I definitely get not wanting to create another copy of your data, I realized this about Camelot just a little late, and we did have to buy a 4 TB external hard drive. The unique names that Camelot assigns to its copies of the data are also not friendly if you want to move things around.
I mentioned that Wild.ID is being more and more integrated with Wildlife Insights, but it can still be used as a standalone software. It has the same format as Camelot, but I think it doesn't create and additional copy (I might be wrong about this, though). You should take a look at this, it might be what you need.
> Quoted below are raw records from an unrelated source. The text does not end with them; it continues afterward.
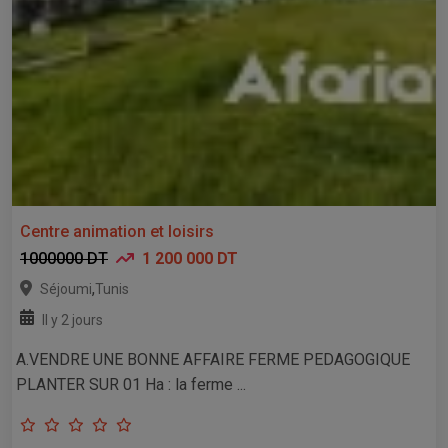
Centre animation et loisirs
1000000 DT
1 200 000 DT
,
Séjoumi
Tunis
Il y 2 jours
A.VENDRE UNE BONNE AFFAIRE FERME PEDAGOGIQUE
PLANTER SUR 01 Ha : la ferme ...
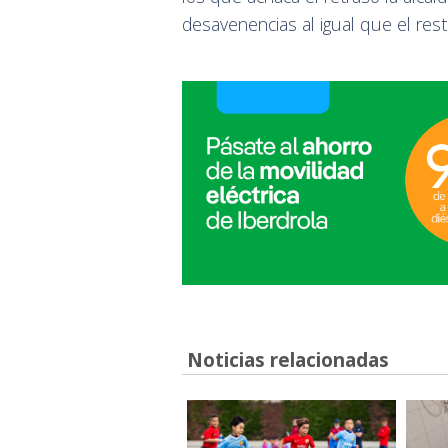
desavenencias al igual que el rest
Noticias relacionadas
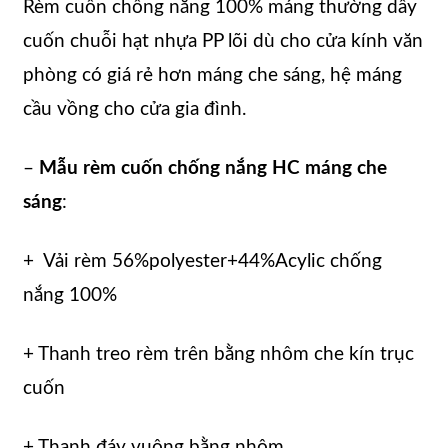
Rèm cuốn chống nắng 100% máng thường dây
cuốn chuỗi hạt nhựa PP lõi dù cho cửa kính văn
phòng có giá rẻ hơn máng che sáng, hệ máng
cầu vồng cho cửa gia đình.
–
Mẫu rèm cuốn chống nắng HC máng che
sáng
:
+ Vải rèm 56%polyester+44%Acylic chống
nắng 100%
+ Thanh treo rèm trên bằng nhôm che kín trục
cuốn
+ Thanh đáy vuông bằng nhôm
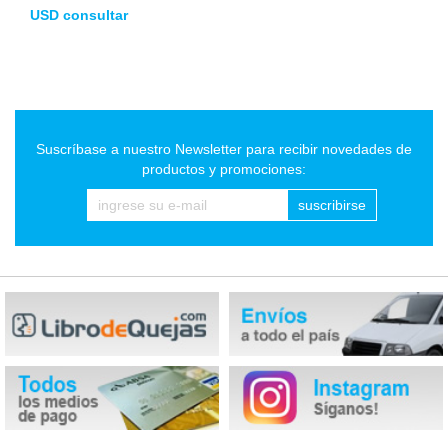
USD consultar
Suscríbase a nuestro Newsletter para recibir novedades de
productos y promociones:
suscribirse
As for detection, Camelot puts together batches of photos, uploads them to Microsoft's servers, and then gets the resulting database back. The model they use, however, is available and you can run it on your own computer. The AI model that it uses is called Megadetector. You used to have to run it from the command line, but recently Petar Gyurov posted this GUI that makes using Megadetector soooo much easier. You just tell the software where your photos are, and let it run. You can decide whether you trust it enough to sort your photos automatically, or check yourself. In most conditions it performs very well, you may have issues when you can only see parts of an animal behind some vegetation. The check would take less time than going through the raw pictures, since it marks boxes where it found things. You still have to identify the pictures after they're sorted. Megadetector will work on any computer, but it performs much faster if it has an Nvidia graphical card. However, setting this up is a little tricky.
Finally, the output from Megadetector can be integrated into the workflow of Timelapse, another software. I've never used this one so I can't really say how well it works.
Integrating everything can be a little intimidating, so feel free to ask if you need guidance for any of these steps.